• RECORDS PROVIDED:
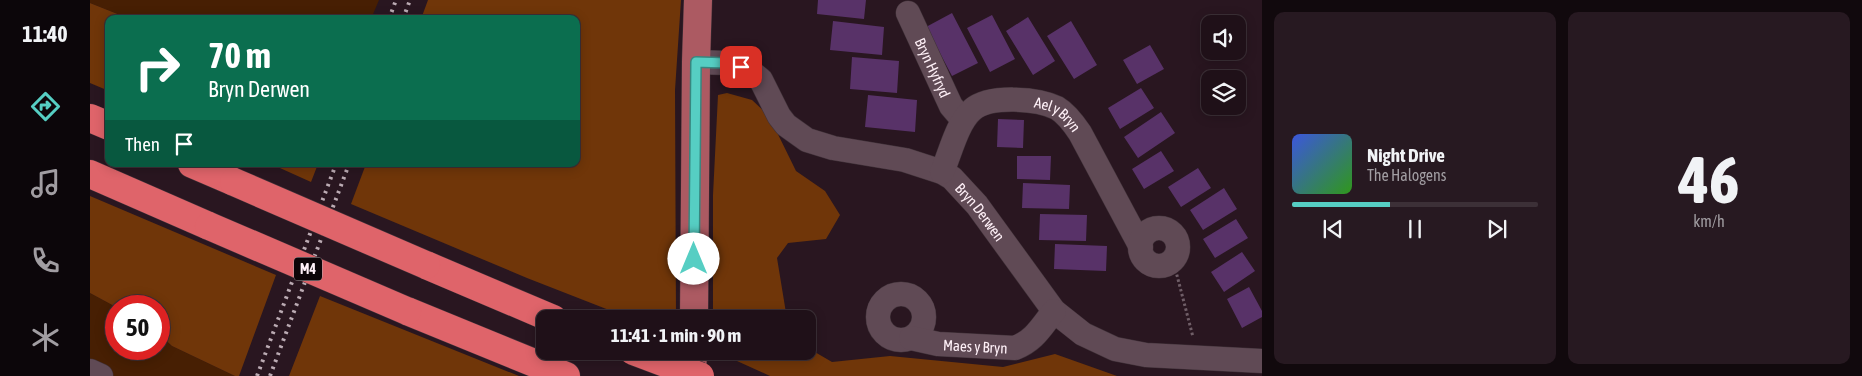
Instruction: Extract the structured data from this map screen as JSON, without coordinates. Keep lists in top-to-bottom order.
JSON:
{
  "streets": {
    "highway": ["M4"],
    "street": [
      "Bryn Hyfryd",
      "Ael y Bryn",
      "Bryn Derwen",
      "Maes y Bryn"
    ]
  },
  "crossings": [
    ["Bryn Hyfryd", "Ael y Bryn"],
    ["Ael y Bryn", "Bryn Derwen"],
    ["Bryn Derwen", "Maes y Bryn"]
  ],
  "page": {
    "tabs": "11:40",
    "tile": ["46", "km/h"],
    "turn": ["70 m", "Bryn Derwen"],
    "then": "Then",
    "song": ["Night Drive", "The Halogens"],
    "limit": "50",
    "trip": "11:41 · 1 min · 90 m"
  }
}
---
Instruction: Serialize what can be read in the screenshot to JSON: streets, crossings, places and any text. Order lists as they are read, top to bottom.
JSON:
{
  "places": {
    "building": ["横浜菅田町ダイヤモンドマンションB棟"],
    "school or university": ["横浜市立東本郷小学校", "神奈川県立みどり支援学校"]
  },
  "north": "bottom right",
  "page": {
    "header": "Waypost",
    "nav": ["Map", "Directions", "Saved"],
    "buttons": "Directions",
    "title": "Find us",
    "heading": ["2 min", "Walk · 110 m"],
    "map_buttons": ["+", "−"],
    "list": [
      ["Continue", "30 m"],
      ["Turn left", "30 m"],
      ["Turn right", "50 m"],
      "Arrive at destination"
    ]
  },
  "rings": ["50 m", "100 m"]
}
* * *
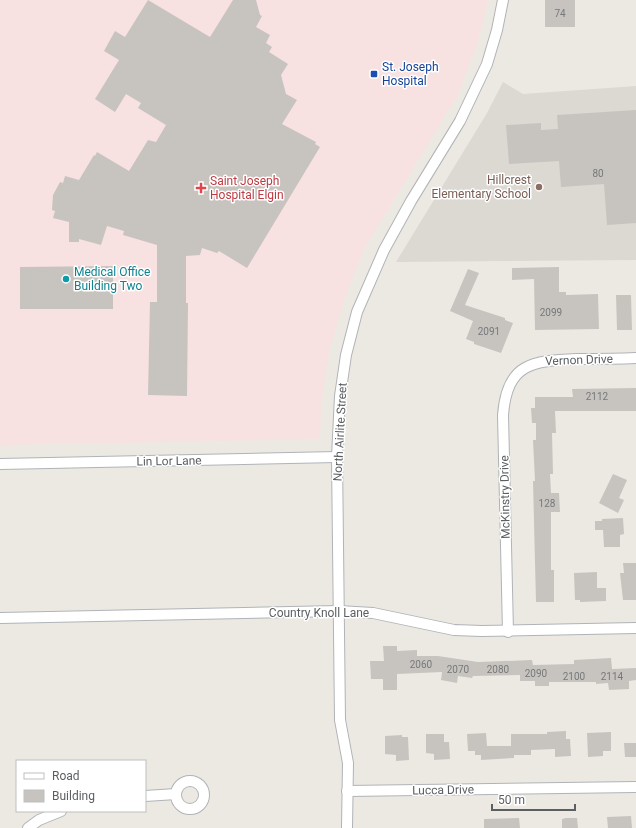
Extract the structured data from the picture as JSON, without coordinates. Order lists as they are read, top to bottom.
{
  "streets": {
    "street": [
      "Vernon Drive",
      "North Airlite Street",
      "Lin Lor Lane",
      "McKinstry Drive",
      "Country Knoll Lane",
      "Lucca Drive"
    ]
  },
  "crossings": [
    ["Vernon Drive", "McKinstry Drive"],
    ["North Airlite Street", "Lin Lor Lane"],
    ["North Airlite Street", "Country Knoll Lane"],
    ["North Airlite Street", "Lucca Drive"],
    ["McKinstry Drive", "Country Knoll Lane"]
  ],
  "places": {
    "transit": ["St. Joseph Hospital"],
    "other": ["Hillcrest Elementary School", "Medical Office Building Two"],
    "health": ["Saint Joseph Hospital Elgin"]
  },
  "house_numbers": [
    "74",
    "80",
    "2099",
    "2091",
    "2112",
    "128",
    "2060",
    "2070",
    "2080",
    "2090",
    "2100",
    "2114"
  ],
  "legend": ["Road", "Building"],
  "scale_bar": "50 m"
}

• WHAT YOU ARE ASKED TO DO:
Copy out, from the records above, every line that holds the string "Instruction".

• WRITTEN SOLUTION:
Instruction: Extract the structured data from this map screen as JSON, without coordinates. Keep lists in top-to-bottom order.
Instruction: Serialize what can be read in the screenshot to JSON: streets, crossings, places and any text. Order lists as they are read, top to bottom.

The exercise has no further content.